▶ Problems to work on:
- 1) In the account of Suzanne's resistance work below, who founded the Red Orchestra intelligence network?
- 2) Carry the account of Suzanne's resistance work below forward from its last sentence.

▶ Document section:
*****

Never refusing an assignment, Suzanne walked all over the city of Paris in an effort to find a hospital willing to take the risk of treating Jews in hiding who needed urgent medical attention. Using her influence with the upper class of Parisian society, she knocked on the doors of lawyers, educators, judges, clerics, movie stars and writers asking for their support.

Aware of the growing atrocities of the Nazis, Suzanne devoted herself to ridding France and her native Belgium of their oppressors. She joined the Red Orchestra intelligence network, a Soviet-sponsored organization founded by Leopold Trepper, a Jewish communist from Poland. This group conducted very effective intelligence gathering in Germany, France, Holland and in neutral Switzerland with members known as the "Lucy Ring". The network grew so successful at infiltrating the German military intelligence service that the Nazis set up the Red Orchestra Special Detachment to eliminate it.

In early 1943, information concerning the deportation of Jewish children leaked out. As the loving mother of her own two children, Suzanne felt so overwhelmed by the danger facing the Jewish children it affected her personal life. Working tenaciously to save the lives of these Jewish youngsters about to be sent to the German death camps, she actively participated in a daring operation initiated by Pastor Paul Vergara and Marcelle Guillemot. They managed to smuggle to safety more than 60 Jewish children, ranging in age from three to 18.

Suzanne initially sheltered some of the children in her own home, despite the great personal risk. With the assistance of her comrades, she provided the children with ration cards and clothing, moving them to safe havens in various parts of France. Meanwhile in Belgium the Nazis traced and monitored Red Orchestra operative radio transmitters and started making their first arrests of the agents. Captured members were so brutally tortured that several divulged names and network secrets. As a result, during the next 18 months, more than 600 people were arrested.

Aware of the impending danger, Suzanne, who had already risked her life to save other people’s children, realized the time had come to save her own, Lucie aged 16 and Louis, 12. In October 1943, she managed to flee with them to the safety of her sister's home in Belgium.

*****

▶ Data supplied:
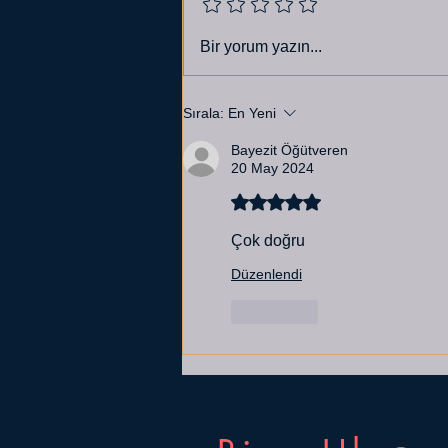
PLANLAMA ÇIKMAZI
Bir yorum yazın...
Sırala:
En Yeni
Bayezit Öğütveren
20 May 2024
5 üzerinden 5 yıldız
Çok doğru
Düzenlendi
Beğen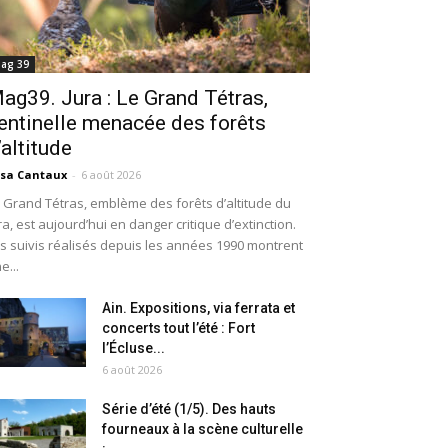
ag 39
ag39. Jura : Le Grand Tétras,
entinelle menacée des forêts
’altitude
isa Cantaux
-
6 août 2026
 Grand Tétras, emblème des forêts d’altitude du
ra, est aujourd’hui en danger critique d’extinction.
s suivis réalisés depuis les années 1990 montrent
e...
Ain. Expositions, via ferrata et
concerts tout l’été : Fort
l’Écluse...
6 août 2026
Série d’été (1/5). Des hauts
fourneaux à la scène culturelle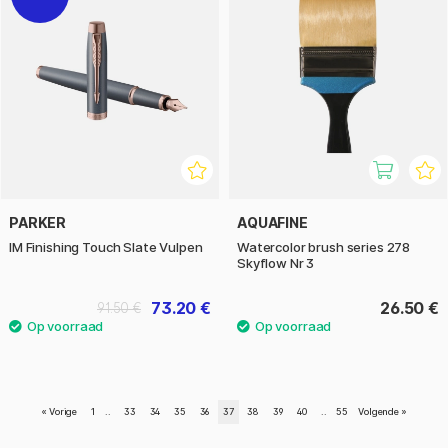
PARKER
AQUAFINE
IM Finishing Touch Slate Vulpen
Watercolor brush series 278
Skyflow Nr 3
73.20 €
26.50 €
91.50 €
«
Vorige
1
..
33
34
35
36
37
38
39
40
..
55
Volgende
»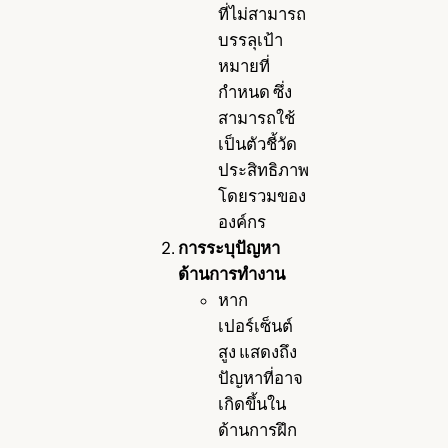
ที่ไม่สามารถ
บรรลุเป้า
หมายที่
กำหนด ซึ่ง
สามารถใช้
เป็นตัวชี้วัด
ประสิทธิภาพ
โดยรวมของ
องค์กร
การระบุปัญหา
ด้านการทำงาน
หาก
เปอร์เซ็นต์
สูง แสดงถึง
ปัญหาที่อาจ
เกิดขึ้นใน
ด้านการฝึก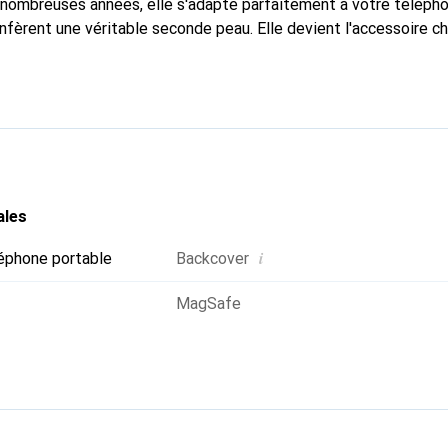
nombreuses années, elle s'adapte parfaitement à votre télépho
nfèrent une véritable seconde peau. Elle devient l'accessoire ch
Reconnaissable à l'international pour ses produits de haute qual
 pour une clientèle exigeante.
ales
i
éphone portable
Backcover
MagSafe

*****

▶ Task results:
- 1) Leopold Trepper, a Jewish communist from Poland, founded it.

- 2)
However, a few days later Suzanne was arrested by the Gestapo. She’d had the presence of mind to give the lists of Jewish children and their addresses to an underground comrade, saving their lives. Taken to the notorious Gestapo-held Fresnes prison near Paris, the second largest prison in France was a horrific place with cold, filthy cells. Members of the French Resistance and captured British special operations executives imprisoned there seldom survived.

Righteous gentile Mary Elmes of Ireland (featured on Aish.com, August, 2017) had also been confined in the Fresnes prison but, due to the efforts of the neutral Irish government, she was released a few months later.

The notorious Fresnes Prison is still in existence today

Unfortunately Suzanne Spaak was destined for a different fate. Imprisoned for nine horrifying months, she was subjected to torture and sentenced to death by a German military court. As the Allied forces broke through at Normandy and started to fight their way to free Paris, the Gestapo prepared to flee. But before leaving they executed some of the prisoners, including members of the Red Orchestra. On August 12, 1944, Suzanne Spaak was shot to death in the prison, only 13 days before Paris was liberated by the Allies.

All the Jewish children she rescued managed to survive the war. Unlike many Righteous Gentiles who risked their lives to save Jews, Suzanne did not live to a ripe old age, enjoying her grandchildren and seeing the generations she had saved. Only 39 at the time of her death, this heroic woman had written on the wall of her cell: “Alone with my thoughts, there is still freedom.”

In 1985, Yad Vashem recognized Suzanne Spaak as Righteous Among the Nations.